#### Record set
# # #
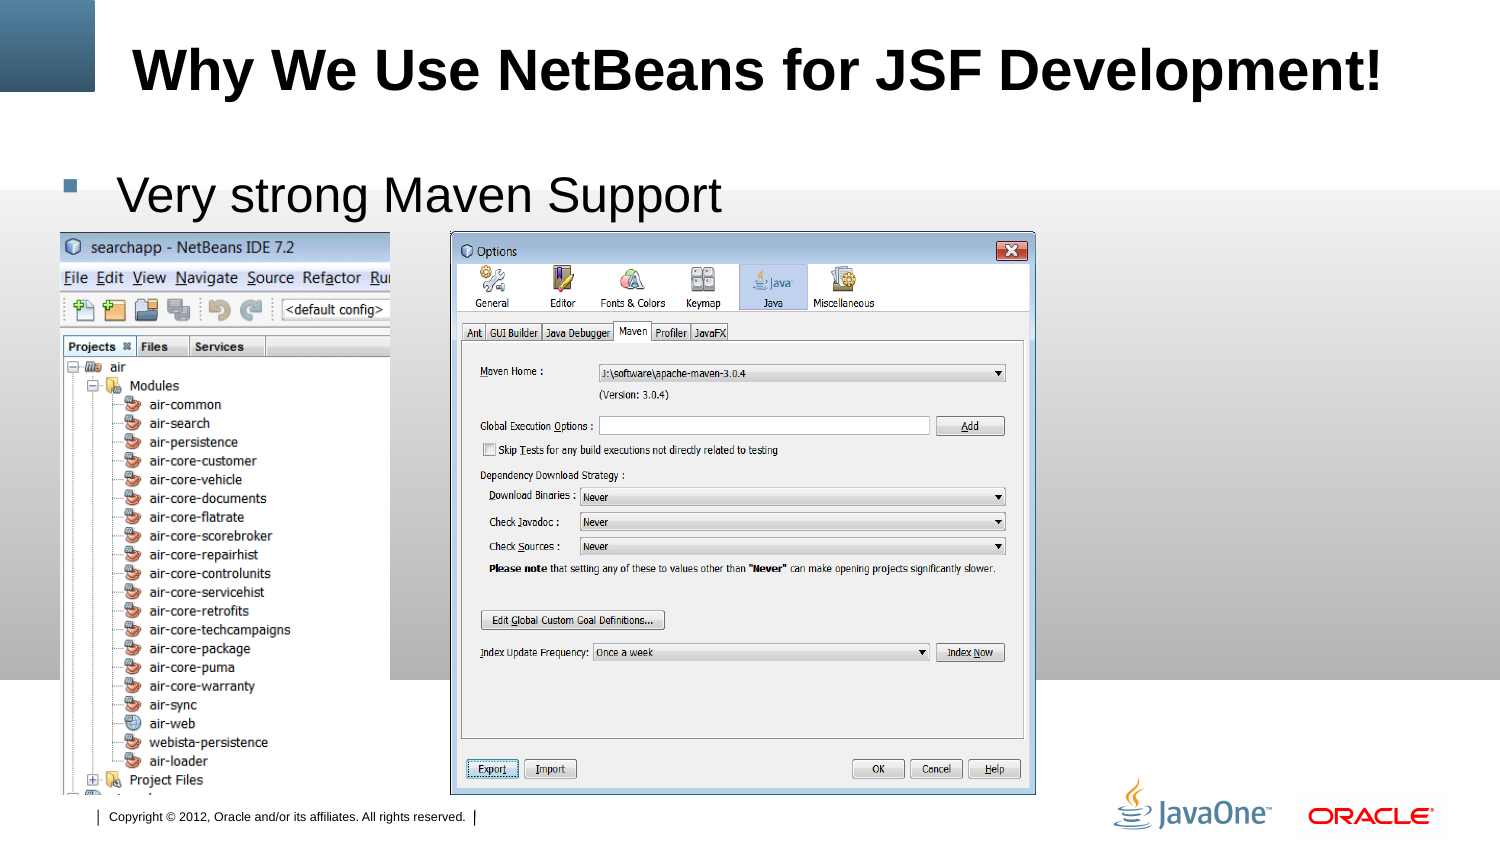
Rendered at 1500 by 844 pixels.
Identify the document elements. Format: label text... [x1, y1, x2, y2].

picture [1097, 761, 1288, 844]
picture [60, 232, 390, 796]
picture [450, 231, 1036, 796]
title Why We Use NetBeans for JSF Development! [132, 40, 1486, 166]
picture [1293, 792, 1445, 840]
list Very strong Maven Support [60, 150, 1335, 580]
# # #
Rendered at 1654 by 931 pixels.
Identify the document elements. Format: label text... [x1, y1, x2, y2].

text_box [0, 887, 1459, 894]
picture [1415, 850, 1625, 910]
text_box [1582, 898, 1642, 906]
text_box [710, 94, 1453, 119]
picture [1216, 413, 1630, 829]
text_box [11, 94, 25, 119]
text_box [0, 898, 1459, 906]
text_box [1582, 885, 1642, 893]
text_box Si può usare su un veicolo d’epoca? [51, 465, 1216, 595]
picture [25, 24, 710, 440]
# # #
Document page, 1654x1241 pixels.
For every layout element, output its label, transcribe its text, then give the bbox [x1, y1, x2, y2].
# # #
#### Work instructions
Give the stretch from the line containing "Rendered at 1500 by 844 pixels." through the line containing "list Very strong" as a numbered list, leaving out blank lines.

#### Answer for the task
1. Rendered at 1500 by 844 pixels.
2. Identify the document elements. Format: label text... [x1, y1, x2, y2].
3. picture [1097, 761, 1288, 844]
4. picture [60, 232, 390, 796]
5. picture [450, 231, 1036, 796]
6. title Why We Use NetBeans for JSF Development! [132, 40, 1486, 166]
7. picture [1293, 792, 1445, 840]
8. list Very strong Maven Support [60, 150, 1335, 580]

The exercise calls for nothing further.